I recently revisited this question in an essay to appear shortly: “The Gospel of (Judas) Thomas and the Synoptic Problem,” in J. Kloppenborg, et al., eds., The Oxford Conference in the Synoptic Problem (Peeters).

(CWS) 3. There has been a minor resurgence of interest in the idea that Thomas is somehow related to or reliant upon the Syriac tradition (most notably the Diatessaron). (For readers of my blog who may not be aware, a variation of this idea originated with Gilles Quispel and was followed by A.F.J. Klijn. Today it is most associated with Nicholas Perrin and those who accept his position.) This discussion has obvious implications for dating the Gospel of Thomas. To your mind, where does this theory fail?

 (SJP) Quispel’s position, as I understand it, is different from Perrin’s.  He believed that Thomas and Tatian shared a number of readings, but it was because they shared a common primitive Syrian source or text type, not that Thomas used the Diatessaron.  On the other hand, Han Drijvers argued as Perrin does about 20 years ago that Thomas is dependent on Tatian, and to be dated around 200 C.E.  The theory ran aground on two issues: one was the date of POxy 1, one of the Greek fragments of Thomas.  Grenfell and Hunt dated it to around 200, which would make it a virtual autograph of the original if Drijvers and Perrin were correct.  This seems doubtful.  The second was that Drijvers could not show—and neither does Perrin show—why the common features shared by Thomas and the Diatessaron must be accounted for in this way.  Why could Tatian not have made use of Thomas, or both have used a common source or text type?  Common features suggest only a relationship; what that relationship was, is difficult now to say, given the limits of the evidence we have.   However, if POxy 1 is to be dated this early, in Egypt (not Syria), dependence on the Diatessaron is not very likely.

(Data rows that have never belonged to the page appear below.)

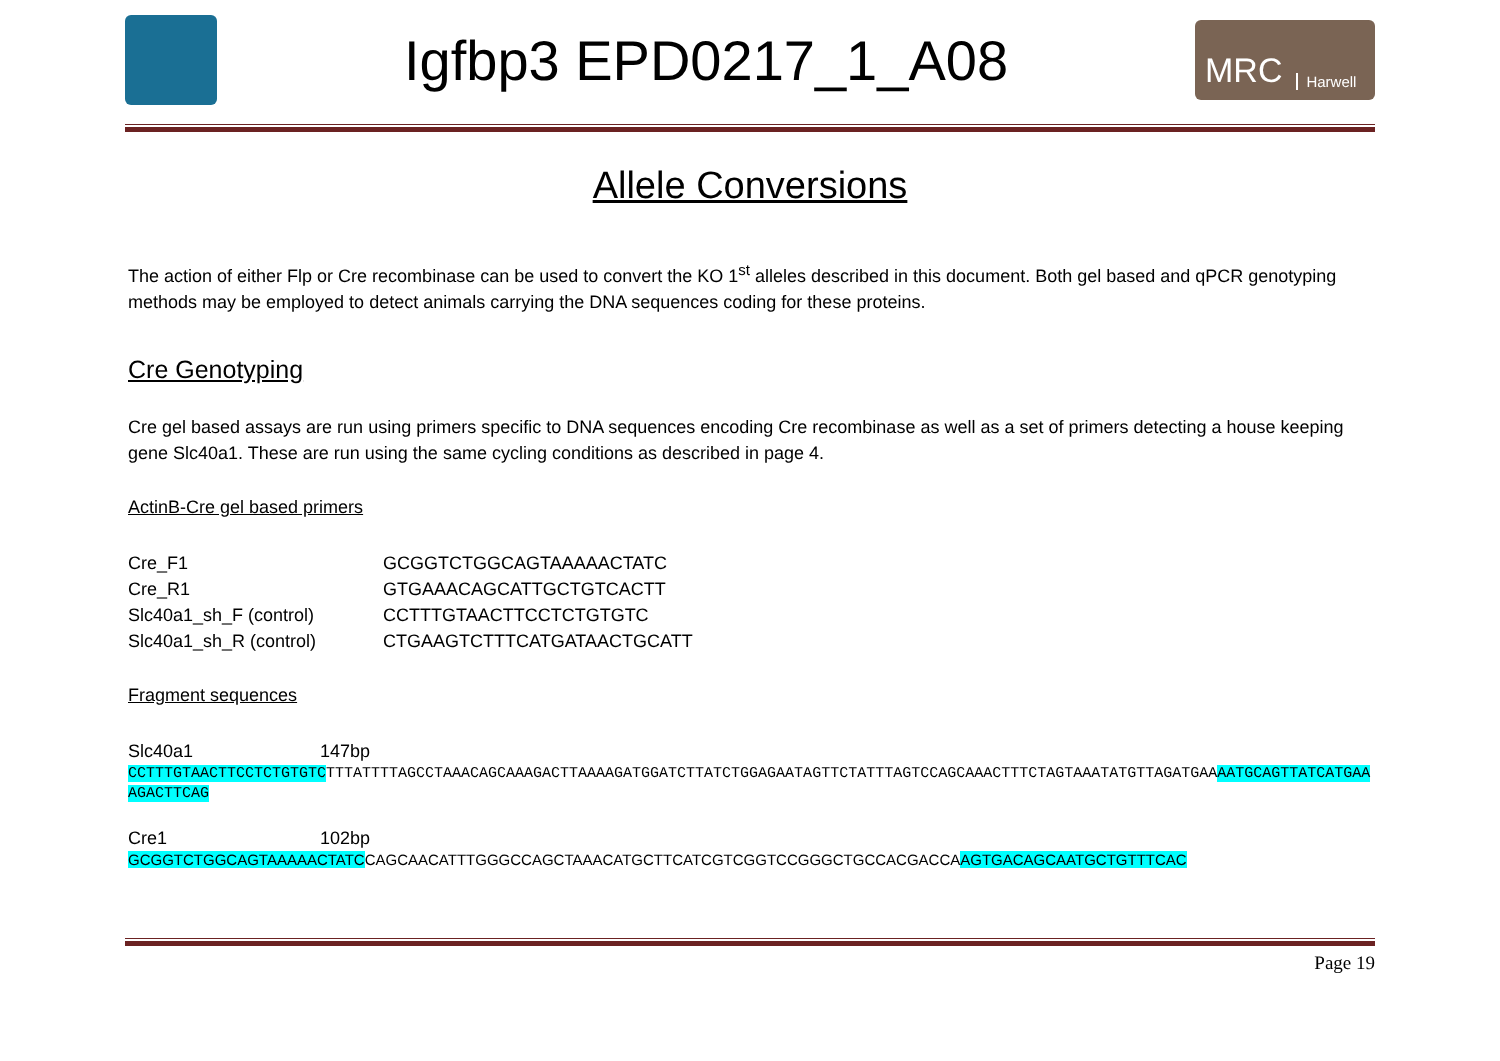Igfbp3 EPD0217_1_A08
MRC Harwell
Allele Conversions
The action of either Flp or Cre recombinase can be used to convert the KO 1<sup>st</sup> alleles described in this document. Both gel based and qPCR genotyping methods may be employed to detect animals carrying the DNA sequences coding for these proteins.
Cre Genotyping
Cre gel based assays are run using primers specific to DNA sequences encoding Cre recombinase as well as a set of primers detecting a house keeping gene Slc40a1. These are run using the same cycling conditions as described in page 4.
ActinB-Cre gel based primers
| Cre_F1 | GCGGTCTGGCAGTAAAAACTATC |
| Cre_R1 | GTGAAACAGCATTGCTGTCACTT |
| Slc40a1_sh_F (control) | CCTTTGTAACTTCCTCTGTGTC |
| Slc40a1_sh_R (control) | CTGAAGTCTTTCATGATAACTGCATT |
Fragment sequences
| Slc40a1 | 147bp |
CCTTTGTAACTTCCTCTGTGTCTTTATTTTAGCCTAAACAGCAAAGACTTAAAAGATGGATCTTATCTGGAGAATAGTTCTATTTAGTCCAGCAAACTTTCTAGTAAATATGTTAGATGAAAATGCAGTTATCATGAAAGACTTCAG
| Cre1 | 102bp |
GCGGTCTGGCAGTAAAAACTATCCAGCAACATTTGGGCCAGCTAAACATGCTTCATCGTCGGTCCGGGCTGCCACGACCAAGTGACAGCAATGCTGTTTCAC
Page 19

As for the special features of Perrin’s thesis, there is much more to be said.  I believe reviewers have been generally critical on one central point.  The evidence for a Syriac original is based on Perrin’s own retro-translation of the Coptic Thomas into Syriac.  He argues that when you render the text into Syriac, you find it contains hundreds of previously un-detected catchwords.  This cannot be an accident, he says, but must have been part of the original design of the gospel.  But he doesn’t actually make a Syriac translation, but using a thesaurus, creates a long list of Coptic to Syriac word equivalents moving from saying to saying.  This means he has a lot of room to choose Syriac words that would maximize the claims of his thesis.  This is a problem.  Generally, scholars do not create the evidence upon which their theories are built.  I would add to this that the theoretical text Perrin imagines, with hundreds of catchwords weaving very complex webs of connection between multiple sayings… well, this would be unprecedented among ancient texts.  Perrin realizes this, but proposes the Odes of Solomon as an analogy.  But the Odes are not at all like this, and are themselves considered to be quite unique.  Perhaps if Perrin were to actually produce the Syriac translation he has in mind, we could better assess its plausibility.  Finally, Perrin does not account for the apparent fact that the immediate Vorlage for our Coptic Thomas are at least two prior Coptic versions (a Subachmimic version, and a crypto-Subachmimic version, the immediate model for our copy), and before them, a Greek version, from which myriad loan-words and grammatical elements still remain.  So, if there were a Syriac original (certainly possible), one could only approach it by passing back through two prior hypothetical Coptic versions and a Greek one.  When you consider our sketchy knowledge of the actual text of the Diatessaron itself (e.g., Greek or Syriac original?)… well, the hypotheticals just start to stack up way beyond what is tolerable in scholarship.